Work to be completed → Take the lines below beginning at the line that has "Tess. 01 col. 02" and stopping after the line that has "Articles récents", and print them exactly as they are, with no other lines.

=== Extracted entries ===

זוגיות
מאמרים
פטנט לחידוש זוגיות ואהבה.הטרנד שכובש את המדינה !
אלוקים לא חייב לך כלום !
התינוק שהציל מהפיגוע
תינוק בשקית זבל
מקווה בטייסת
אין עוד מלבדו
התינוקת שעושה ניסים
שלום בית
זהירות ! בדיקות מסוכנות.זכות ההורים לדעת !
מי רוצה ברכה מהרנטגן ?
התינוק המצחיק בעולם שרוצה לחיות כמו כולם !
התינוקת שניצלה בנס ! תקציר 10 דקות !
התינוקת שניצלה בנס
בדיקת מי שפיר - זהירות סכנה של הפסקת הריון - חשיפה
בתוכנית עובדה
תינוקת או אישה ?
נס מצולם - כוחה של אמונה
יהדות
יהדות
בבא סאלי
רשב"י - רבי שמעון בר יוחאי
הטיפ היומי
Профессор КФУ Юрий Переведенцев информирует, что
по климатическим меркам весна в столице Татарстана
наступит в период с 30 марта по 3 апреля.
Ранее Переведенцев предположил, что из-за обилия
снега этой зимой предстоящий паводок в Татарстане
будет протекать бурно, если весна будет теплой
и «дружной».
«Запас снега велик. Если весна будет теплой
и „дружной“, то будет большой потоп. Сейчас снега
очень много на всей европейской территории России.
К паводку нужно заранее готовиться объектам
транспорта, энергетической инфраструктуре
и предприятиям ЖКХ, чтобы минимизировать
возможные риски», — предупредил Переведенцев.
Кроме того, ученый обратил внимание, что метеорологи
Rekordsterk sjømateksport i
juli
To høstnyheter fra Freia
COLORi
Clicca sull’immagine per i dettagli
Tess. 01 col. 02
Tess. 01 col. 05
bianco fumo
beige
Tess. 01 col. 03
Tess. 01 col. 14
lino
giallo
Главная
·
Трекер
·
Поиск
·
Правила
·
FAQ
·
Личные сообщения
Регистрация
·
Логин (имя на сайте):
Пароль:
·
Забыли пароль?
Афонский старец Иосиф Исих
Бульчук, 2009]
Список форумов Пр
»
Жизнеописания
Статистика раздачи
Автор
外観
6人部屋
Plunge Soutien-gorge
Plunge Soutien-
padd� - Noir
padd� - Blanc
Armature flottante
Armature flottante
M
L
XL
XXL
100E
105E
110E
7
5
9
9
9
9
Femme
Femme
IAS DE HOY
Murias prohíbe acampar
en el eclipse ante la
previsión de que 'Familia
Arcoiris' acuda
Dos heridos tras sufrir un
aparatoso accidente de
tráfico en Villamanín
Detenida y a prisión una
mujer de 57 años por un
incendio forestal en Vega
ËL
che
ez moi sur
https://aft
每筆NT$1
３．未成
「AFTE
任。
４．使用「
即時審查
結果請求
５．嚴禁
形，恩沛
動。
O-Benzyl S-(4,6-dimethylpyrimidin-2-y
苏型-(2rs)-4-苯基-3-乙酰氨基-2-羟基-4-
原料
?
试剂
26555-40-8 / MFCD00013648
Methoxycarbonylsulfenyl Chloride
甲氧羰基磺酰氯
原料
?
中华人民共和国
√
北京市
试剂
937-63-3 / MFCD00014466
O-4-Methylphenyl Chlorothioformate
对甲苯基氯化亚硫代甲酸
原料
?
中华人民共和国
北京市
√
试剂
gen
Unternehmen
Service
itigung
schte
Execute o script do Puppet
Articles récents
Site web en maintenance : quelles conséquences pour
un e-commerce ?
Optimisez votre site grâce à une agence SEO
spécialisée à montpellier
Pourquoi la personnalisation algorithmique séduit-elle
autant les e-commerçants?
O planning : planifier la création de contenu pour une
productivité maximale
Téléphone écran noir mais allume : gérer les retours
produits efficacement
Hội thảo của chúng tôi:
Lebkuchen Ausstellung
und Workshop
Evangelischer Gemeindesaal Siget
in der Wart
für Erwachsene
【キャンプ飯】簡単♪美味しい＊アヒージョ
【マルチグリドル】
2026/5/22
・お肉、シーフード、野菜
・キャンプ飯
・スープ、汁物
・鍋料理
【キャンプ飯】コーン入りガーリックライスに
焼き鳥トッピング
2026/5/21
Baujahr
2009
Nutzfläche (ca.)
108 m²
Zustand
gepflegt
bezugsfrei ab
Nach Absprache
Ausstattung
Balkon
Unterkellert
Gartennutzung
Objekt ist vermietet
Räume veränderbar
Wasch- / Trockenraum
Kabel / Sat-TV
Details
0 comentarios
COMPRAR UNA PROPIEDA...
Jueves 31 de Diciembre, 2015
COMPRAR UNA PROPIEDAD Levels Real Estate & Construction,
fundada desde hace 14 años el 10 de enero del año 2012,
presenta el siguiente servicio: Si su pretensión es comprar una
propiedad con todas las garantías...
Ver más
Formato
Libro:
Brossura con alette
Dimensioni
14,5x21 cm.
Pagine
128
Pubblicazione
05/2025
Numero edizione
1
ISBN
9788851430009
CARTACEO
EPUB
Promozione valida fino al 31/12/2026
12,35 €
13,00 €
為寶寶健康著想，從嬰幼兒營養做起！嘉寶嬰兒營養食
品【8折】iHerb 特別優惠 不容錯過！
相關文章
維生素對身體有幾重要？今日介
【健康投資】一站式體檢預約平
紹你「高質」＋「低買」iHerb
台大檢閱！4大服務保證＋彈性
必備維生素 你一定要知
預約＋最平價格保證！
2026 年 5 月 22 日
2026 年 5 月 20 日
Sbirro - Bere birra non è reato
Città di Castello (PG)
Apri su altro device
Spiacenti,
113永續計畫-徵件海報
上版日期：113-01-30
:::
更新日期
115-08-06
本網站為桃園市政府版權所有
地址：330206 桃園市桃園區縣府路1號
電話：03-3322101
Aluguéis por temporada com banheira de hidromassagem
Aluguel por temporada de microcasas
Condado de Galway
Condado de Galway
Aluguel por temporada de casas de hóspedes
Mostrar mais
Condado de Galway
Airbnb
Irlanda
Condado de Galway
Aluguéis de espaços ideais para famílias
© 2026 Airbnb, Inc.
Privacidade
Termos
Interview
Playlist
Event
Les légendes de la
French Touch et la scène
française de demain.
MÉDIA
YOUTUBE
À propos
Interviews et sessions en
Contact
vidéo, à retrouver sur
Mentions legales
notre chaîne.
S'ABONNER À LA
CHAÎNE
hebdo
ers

===

Solution to this task →
Tess. 01 col. 02
Tess. 01 col. 05
bianco fumo
beige
Tess. 01 col. 03
Tess. 01 col. 14
lino
giallo
Главная
·
Трекер
·
Поиск
·
Правила
·
FAQ
·
Личные сообщения
Регистрация
·
Логин (имя на сайте):
Пароль:
·
Забыли пароль?
Афонский старец Иосиф Исих
Бульчук, 2009]
Список форумов Пр
»
Жизнеописания
Статистика раздачи
Автор
外観
6人部屋
Plunge Soutien-gorge
Plunge Soutien-
padd� - Noir
padd� - Blanc
Armature flottante
Armature flottante
M
L
XL
XXL
100E
105E
110E
7
5
9
9
9
9
Femme
Femme
IAS DE HOY
Murias prohíbe acampar
en el eclipse ante la
previsión de que 'Familia
Arcoiris' acuda
Dos heridos tras sufrir un
aparatoso accidente de
tráfico en Villamanín
Detenida y a prisión una
mujer de 57 años por un
incendio forestal en Vega
ËL
che
ez moi sur
https://aft
每筆NT$1
３．未成
「AFTE
任。
４．使用「
即時審查
結果請求
５．嚴禁
形，恩沛
動。
O-Benzyl S-(4,6-dimethylpyrimidin-2-y
苏型-(2rs)-4-苯基-3-乙酰氨基-2-羟基-4-
原料
?
试剂
26555-40-8 / MFCD00013648
Methoxycarbonylsulfenyl Chloride
甲氧羰基磺酰氯
原料
?
中华人民共和国
√
北京市
试剂
937-63-3 / MFCD00014466
O-4-Methylphenyl Chlorothioformate
对甲苯基氯化亚硫代甲酸
原料
?
中华人民共和国
北京市
√
试剂
gen
Unternehmen
Service
itigung
schte
Execute o script do Puppet
Articles récents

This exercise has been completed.